WHAT YOU SHOULD DO:
Copy the material word for word, starting at the line that contains "Detect every instance" and continuing through the last line of the material. Leave out the pictures.

INPUT:
--- BEGIN ---
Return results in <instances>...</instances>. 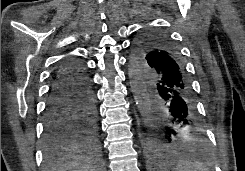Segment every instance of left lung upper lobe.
<instances>
[{"instance_id": "5c2ea615", "label": "left lung upper lobe", "mask_w": 245, "mask_h": 171, "mask_svg": "<svg viewBox=\"0 0 245 171\" xmlns=\"http://www.w3.org/2000/svg\"><path fill=\"white\" fill-rule=\"evenodd\" d=\"M175 47L171 40L161 31L146 30L142 32L133 44L134 61H149V56L161 47Z\"/></svg>"}]
</instances>
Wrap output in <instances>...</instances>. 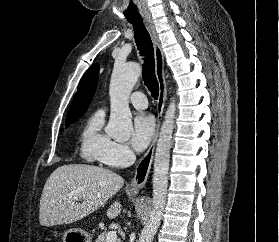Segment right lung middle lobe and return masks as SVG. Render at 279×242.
<instances>
[{
    "mask_svg": "<svg viewBox=\"0 0 279 242\" xmlns=\"http://www.w3.org/2000/svg\"><path fill=\"white\" fill-rule=\"evenodd\" d=\"M75 122V121H74ZM74 122H68L66 123V126H69L70 124L74 123Z\"/></svg>",
    "mask_w": 279,
    "mask_h": 242,
    "instance_id": "1",
    "label": "right lung middle lobe"
}]
</instances>
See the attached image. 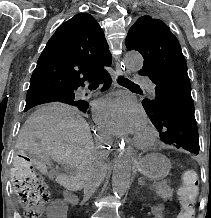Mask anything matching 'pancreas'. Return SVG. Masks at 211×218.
<instances>
[{
  "label": "pancreas",
  "mask_w": 211,
  "mask_h": 218,
  "mask_svg": "<svg viewBox=\"0 0 211 218\" xmlns=\"http://www.w3.org/2000/svg\"><path fill=\"white\" fill-rule=\"evenodd\" d=\"M153 188L157 196L163 198L165 202L172 200L173 190H171L170 186H167V182H157V184H153Z\"/></svg>",
  "instance_id": "cf45deb5"
}]
</instances>
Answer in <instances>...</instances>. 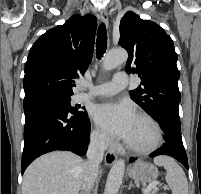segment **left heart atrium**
Listing matches in <instances>:
<instances>
[{
  "label": "left heart atrium",
  "mask_w": 201,
  "mask_h": 194,
  "mask_svg": "<svg viewBox=\"0 0 201 194\" xmlns=\"http://www.w3.org/2000/svg\"><path fill=\"white\" fill-rule=\"evenodd\" d=\"M92 117L105 132L126 141L137 116L130 103L121 101L96 105Z\"/></svg>",
  "instance_id": "obj_1"
}]
</instances>
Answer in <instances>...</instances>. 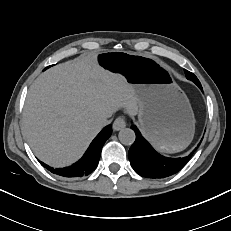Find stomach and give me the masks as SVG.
<instances>
[{
  "mask_svg": "<svg viewBox=\"0 0 231 231\" xmlns=\"http://www.w3.org/2000/svg\"><path fill=\"white\" fill-rule=\"evenodd\" d=\"M103 69L120 74L139 99V126L153 145L167 153L179 152L192 141L194 113L170 71L154 57L126 51L96 54Z\"/></svg>",
  "mask_w": 231,
  "mask_h": 231,
  "instance_id": "obj_1",
  "label": "stomach"
}]
</instances>
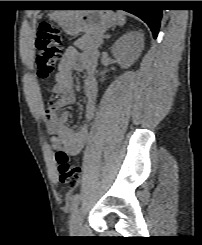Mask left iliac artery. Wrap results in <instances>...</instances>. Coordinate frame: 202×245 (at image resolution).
Returning <instances> with one entry per match:
<instances>
[{
  "label": "left iliac artery",
  "mask_w": 202,
  "mask_h": 245,
  "mask_svg": "<svg viewBox=\"0 0 202 245\" xmlns=\"http://www.w3.org/2000/svg\"><path fill=\"white\" fill-rule=\"evenodd\" d=\"M80 195L76 194L71 200V210L75 209L79 203Z\"/></svg>",
  "instance_id": "1"
}]
</instances>
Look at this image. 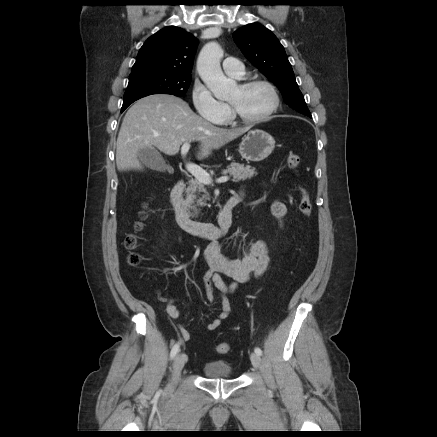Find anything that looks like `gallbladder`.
<instances>
[{
	"instance_id": "bac80fb5",
	"label": "gallbladder",
	"mask_w": 437,
	"mask_h": 437,
	"mask_svg": "<svg viewBox=\"0 0 437 437\" xmlns=\"http://www.w3.org/2000/svg\"><path fill=\"white\" fill-rule=\"evenodd\" d=\"M139 160L148 168L163 172L167 169V165L162 156L154 149L145 147L138 151Z\"/></svg>"
}]
</instances>
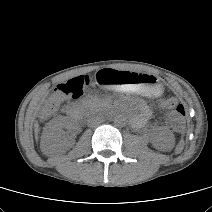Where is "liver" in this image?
I'll return each mask as SVG.
<instances>
[{
	"mask_svg": "<svg viewBox=\"0 0 212 212\" xmlns=\"http://www.w3.org/2000/svg\"><path fill=\"white\" fill-rule=\"evenodd\" d=\"M34 132H35V136L37 137L38 132H39V124H38V122H35V124H34Z\"/></svg>",
	"mask_w": 212,
	"mask_h": 212,
	"instance_id": "liver-1",
	"label": "liver"
}]
</instances>
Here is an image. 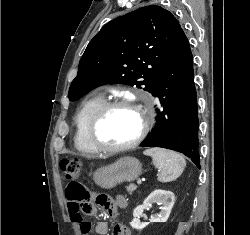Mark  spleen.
<instances>
[{
    "label": "spleen",
    "instance_id": "spleen-1",
    "mask_svg": "<svg viewBox=\"0 0 250 235\" xmlns=\"http://www.w3.org/2000/svg\"><path fill=\"white\" fill-rule=\"evenodd\" d=\"M143 154L152 157L153 164L159 169L160 182H171L177 179L186 166L185 159L171 150L154 147L145 150Z\"/></svg>",
    "mask_w": 250,
    "mask_h": 235
}]
</instances>
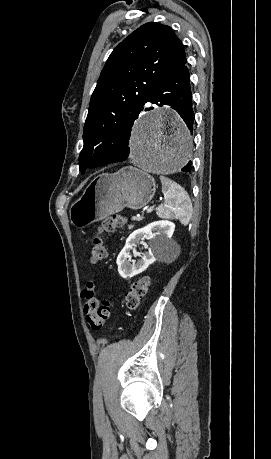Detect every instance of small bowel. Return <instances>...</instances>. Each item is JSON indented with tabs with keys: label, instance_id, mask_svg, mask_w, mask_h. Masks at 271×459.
<instances>
[{
	"label": "small bowel",
	"instance_id": "obj_1",
	"mask_svg": "<svg viewBox=\"0 0 271 459\" xmlns=\"http://www.w3.org/2000/svg\"><path fill=\"white\" fill-rule=\"evenodd\" d=\"M95 294H96V292H95V283H94L93 280H89L86 283L84 290L82 291V298L87 303L90 298L95 296ZM86 303H85L84 307H86Z\"/></svg>",
	"mask_w": 271,
	"mask_h": 459
}]
</instances>
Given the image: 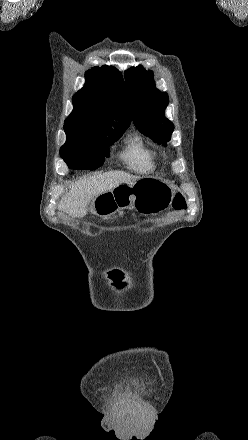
--- END ---
ANSWER TO THE PROBLEM:
Detect every instance of small bowel. Return <instances>...</instances>. Each item is JSON indented with tabs with keys: label, instance_id, mask_svg, mask_w, mask_h. Masks at 271×459.
<instances>
[{
	"label": "small bowel",
	"instance_id": "obj_1",
	"mask_svg": "<svg viewBox=\"0 0 271 459\" xmlns=\"http://www.w3.org/2000/svg\"><path fill=\"white\" fill-rule=\"evenodd\" d=\"M95 294H96V292H95V283H94L93 280H89L86 283L84 290L82 291V298L87 303L90 298L95 296ZM86 303H85L84 307H86Z\"/></svg>",
	"mask_w": 271,
	"mask_h": 459
}]
</instances>
Given the image: 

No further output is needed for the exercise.